**Directions for this task**
All of the data, except its images, should be set down exactly as it appears.

**Data shown**
■ ■ ■ ■
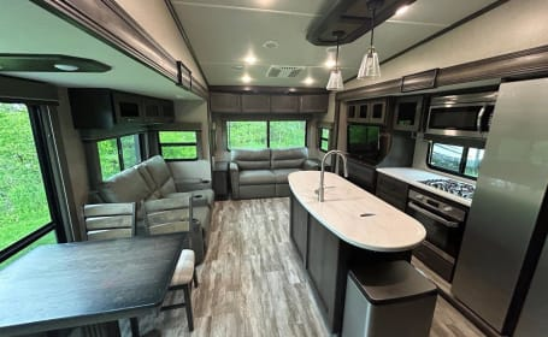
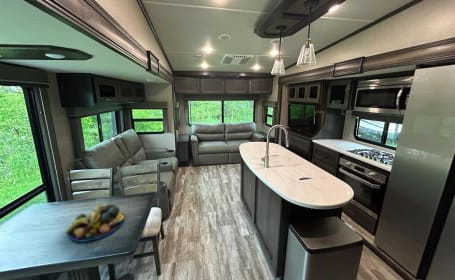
+ fruit bowl [65,203,126,243]
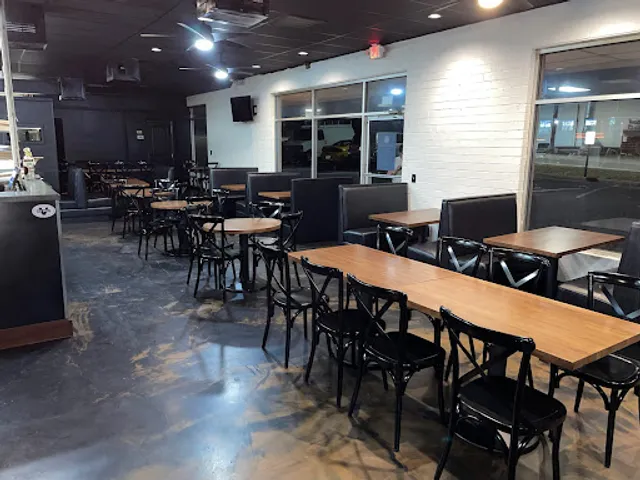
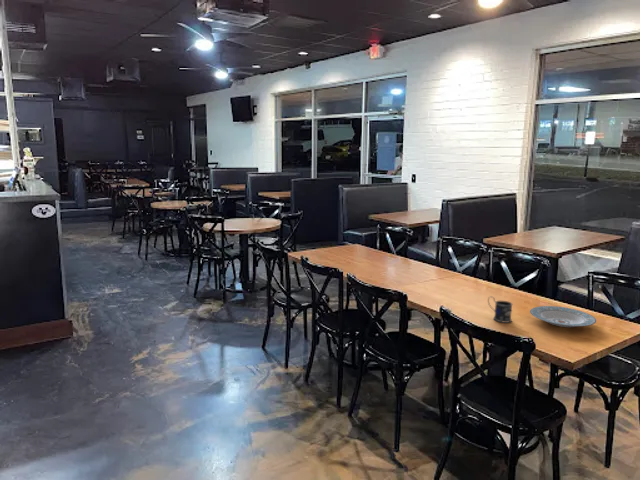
+ plate [529,305,597,328]
+ mug [487,296,513,324]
■ ■ ■ ■
**Response below**
+ fruit bowl [65,203,126,243]
+ plate [529,305,597,328]
+ mug [487,296,513,324]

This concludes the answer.